Op Sat, 26 Jan 2013, schreef Alexander Klenin:
var
a: array [1..5] of Integer = (1, 2, 9, 4, 5);
In my proposal, he should write:
var
v, i: Integer;
begin
for v in a index i do
Writeln(i, ' ', v);
end.
In this case I just write
for i:=low(a) to high(a) do
writeln(i,' ',a[i]);
Consider these arguments:
1) Even for simple arrays, depending on array element type,
and optimizer implementation, for-in can be more efficient since it
can avoid multiplication for element access.
True, but it shouldn't. Loop induction is such a well documented
optimization that implementation of that optimization (could be a nice job
for a student) is by far preferable over mutilating the language.
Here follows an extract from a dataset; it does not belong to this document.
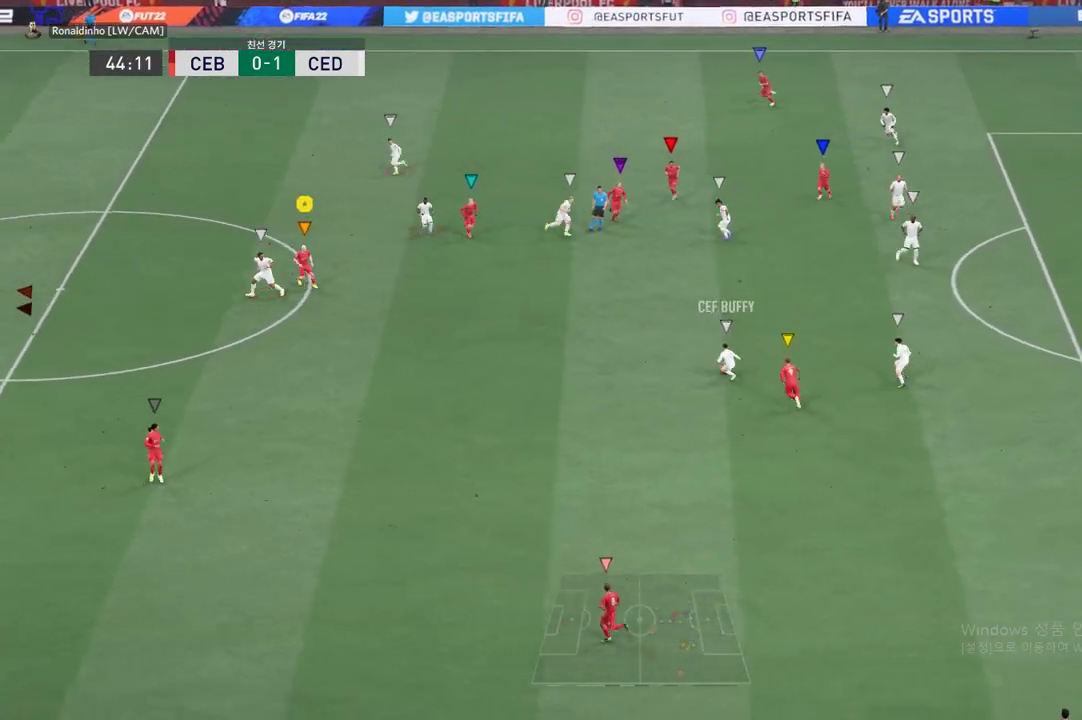
{"buttons": ["R2"], "left_stick": "down-left", "events": [[150, "R2", "down"], [183, "L2", "down"], [483, "L2", "up"]]}
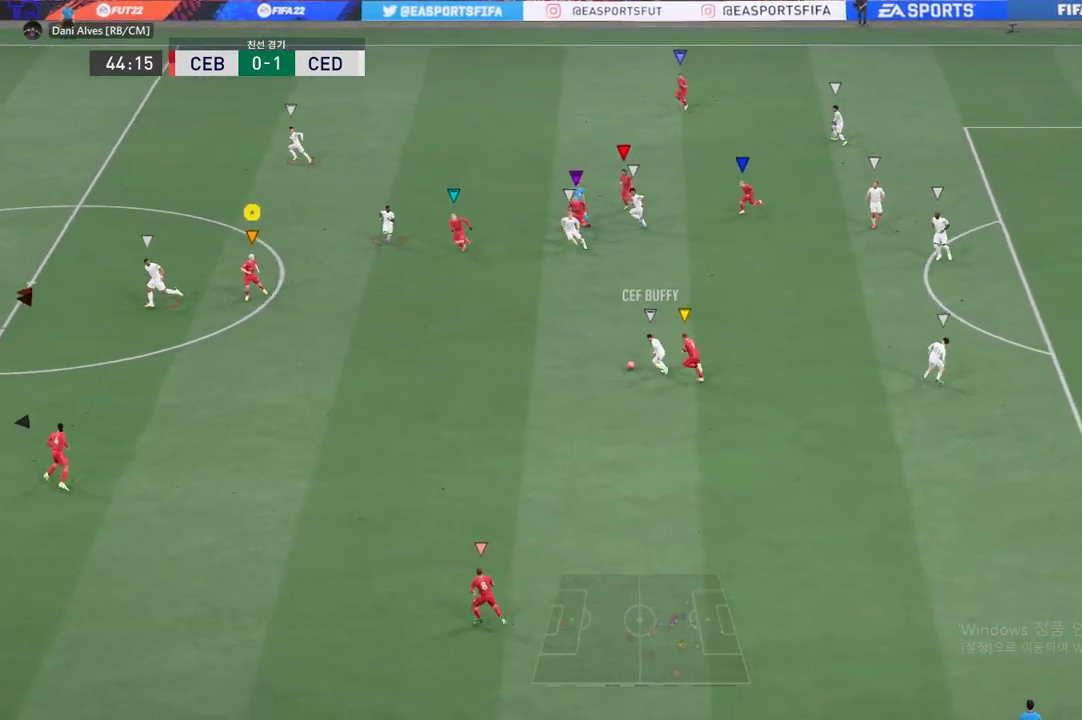
{"buttons": ["R2"], "left_stick": "left", "events": [[217, "left_stick", "left"]]}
2) If "a" is a function of another complex expression returning an
array, then "for-in" may be much more efficient and compact
Again true, but again easy to avoid: temp variable, with statement, common
subexpression elimination. Again these are all preferable over mutilating
the language.
3) If "a" is an associative array (so i is a String), then the
"traditional" form of loop is not even possible.
Disagree. You need to define a mapping between an ordinal type and the
index type. This is always possible (otherwise for-in would be impossible
to implement).
4) If there is no uniform method for iterating over containers, then
each container will define its own method,
with the end result that the language will be *more* complex for the
user, who will have to remember all these methods.
This I consider a valid argument, and it affects the fundament of what a
for loop is. A for loop iterates over the keys only, while the values are
retrieved by [] syntax. This is perfectly possible even for non-numeric
keys as we have properties that allow you to do a['elephant'].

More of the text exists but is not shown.